Obecnie lekarze weterynarii liczą świnie i w promieniu do 10 kilometrów od miejsca, w którym stwierdzono nowy przypadek pomoru świń, będą pobierali próbki na badania.
Na początku tego roku afrykański pomór świń stwierdzono na Litwie u padłych dzików. 24 lipca bieżącego roku pomór wykryto w farmie w rejonie ignalińskim. Farma należy do duńskiej spółki Idavang. Z powodu infekcji ubito 19 500 świń hodowanych w farmie.
„Zgodnie ze wstępną wersją wirus trafił ze środowiska. Oba ogniska są w odległości około 18 kilometrów. Wokół są lasy, jeziora, miejsca wypoczynkowe. Niewykluczone, że wirus przeniosły dziki. Z drugiej strony, wypoczywający mieszkańcy mogli zostawić resztki artykułów spożywczych" – powiedział J. Milius.

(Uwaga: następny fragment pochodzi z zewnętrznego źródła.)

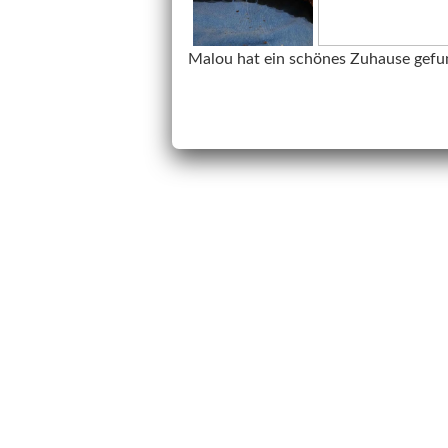
Malou hat ein schönes Zuhause gefu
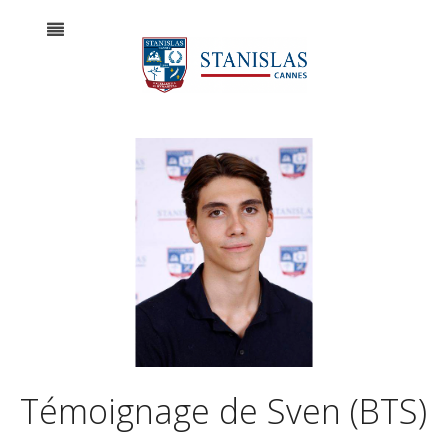
Témoignage de Sven (BTS)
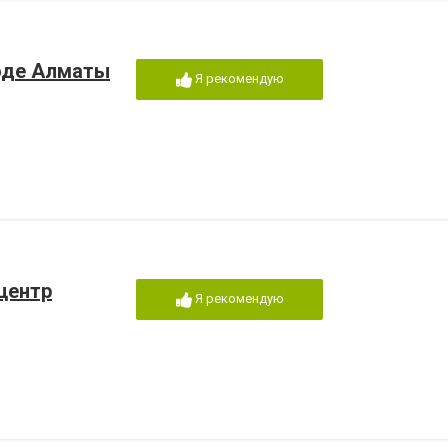
оде Алматы
Я рекомендую
центр
Я рекомендую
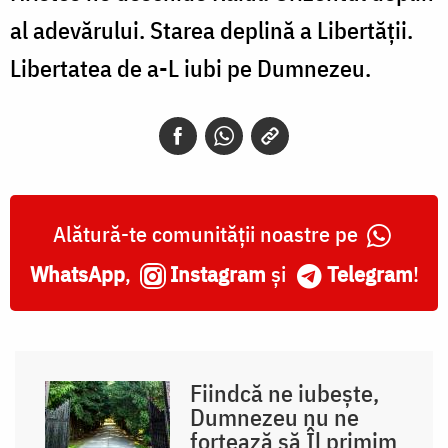
al adevărului. Starea deplină a Libertății.
Libertatea de a-L iubi pe Dumnezeu.
Alătură-te comunității noastre pe
WhatsApp
,
Instagram
și
Telegram
!
Fiindcă ne iubește,
Dumnezeu nu ne
forțează să Îl primim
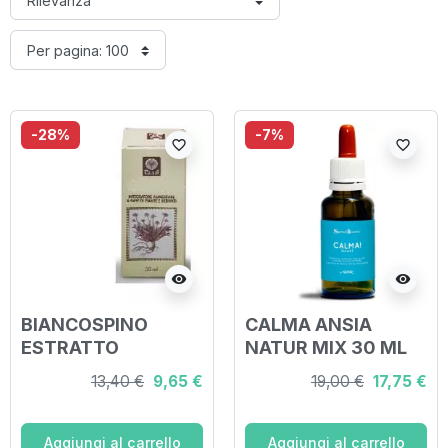
-28%
-7%
favorite_border
favorite_border
visibility
visibility
BIANCOSPINO
CALMA ANSIA
ESTRATTO
NATUR MIX 30 ML
ANALCOLICO 50 ML
13,40 €
9,65 €
19,00 €
17,75 €
Aggiungi al carrello
Aggiungi al carrello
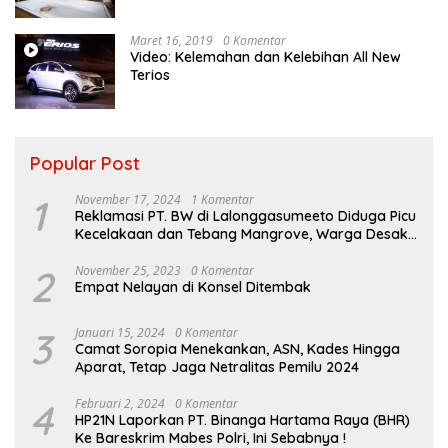
Maret 16, 2019
0 Komentar
Video: Kelemahan dan Kelebihan All New
Terios
Popular Post
1
November 17, 2024
1 Komentar
Reklamasi PT. BW di Lalonggasumeeto Diduga Picu
Kecelakaan dan Tebang Mangrove, Warga Desak
APH
2
November 25, 2023
0 Komentar
Empat Nelayan di Konsel Ditembak
3
Januari 15, 2024
0 Komentar
Camat Soropia Menekankan, ASN, Kades Hingga
Aparat, Tetap Jaga Netralitas Pemilu 2024
4
Februari 2, 2024
0 Komentar
HP21N Laporkan PT. Binanga Hartama Raya (BHR)
Ke Bareskrim Mabes Polri, Ini Sebabnya !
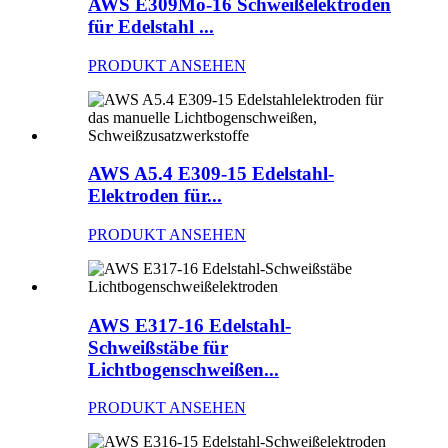
AWS E309Mo-16 Schweißelektroden
für Edelstahl ...
PRODUKT ANSEHEN
AWS A5.4 E309-15 Edelstahl-
Elektroden für...
PRODUKT ANSEHEN
AWS E317-16 Edelstahl-
Schweißstäbe für
Lichtbogenschweißen...
PRODUKT ANSEHEN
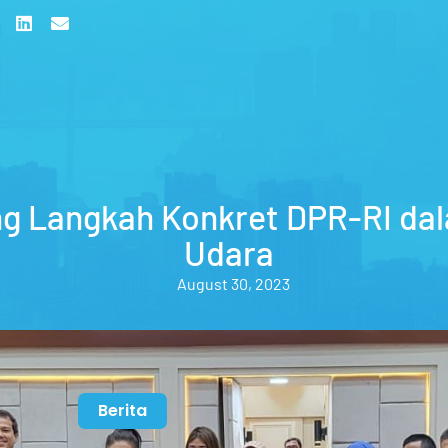
g Langkah Konkret DPR-RI dal
Udara
August 30, 2023
Berita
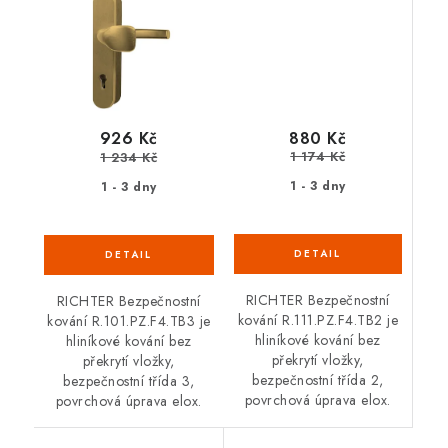
880 Kč
926 Kč
1 174 Kč
1 234 Kč
1 - 3 dny
1 - 3 dny
RICHTER Bezpečnostní
RICHTER Bezpečnostní
kování R.111.PZ.F4.TB2 je
kování R.101.PZ.F4.TB3 je
hliníkové kování bez
hliníkové kování bez
překrytí vložky,
překrytí vložky,
bezpečnostní třída 2,
bezpečnostní třída 3,
povrchová úprava elox.
povrchová úprava elox.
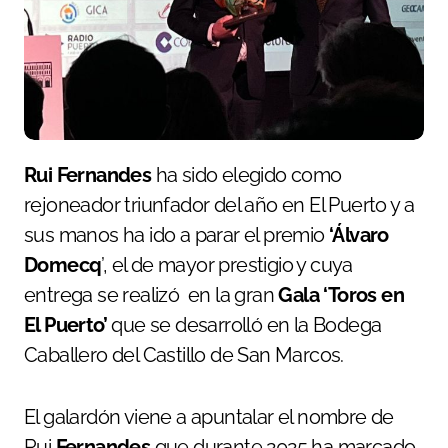
Rui Fernandes
ha sido elegido como
rejoneador triunfador del año en El Puerto y a
sus manos ha ido a parar el premio
‘Álvaro
Domecq
’, el de mayor prestigio y cuya
entrega se realizó en la gran
Gala ‘Toros en
El Puerto’
que se desarrolló en la Bodega
Caballero del Castillo de San Marcos.
El galardón viene a apuntalar el nombre de
Rui
Fernandes
que durante 2025 ha marcado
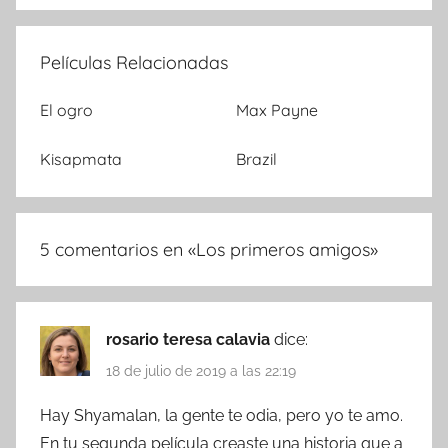
Películas Relacionadas
El ogro
Max Payne
Kisapmata
Brazil
5 comentarios en «
Los primeros amigos
»
rosario teresa calavia
dice:
18 de julio de 2019 a las 22:19
Hay Shyamalan, la gente te odia, pero yo te amo.
En tu segunda película creaste una historia que a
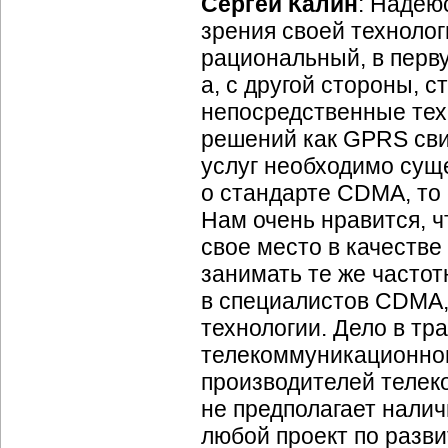
Сергей Калин
: Надею
зрения своей техноло
рациональный, в перв
а, с другой стороны, 
непосредственные тех
решений как GPRS свид
услуг необходимо сущ
о стандарте CDMA, то
Нам очень нравится, ч
свое место в качестве
занимать те же частот
в специалистов CDMA, 
технологии. Дело в т
телекоммуникационно
производителей телек
не предполагает налич
любой проект по разв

Jak już informowaliśmy, państwa bałtyckie i Polska zamierzają prosić Unię Europejską o wyasygnowanie setek milionów euro na walkę z afrykańskim pomorem świń. Przewiduje to plan walki z chorobą opracowany przez Litwę, Łotwę, Estonię i Polskę. Plan ma być przedłożony Komisji Europejskiej.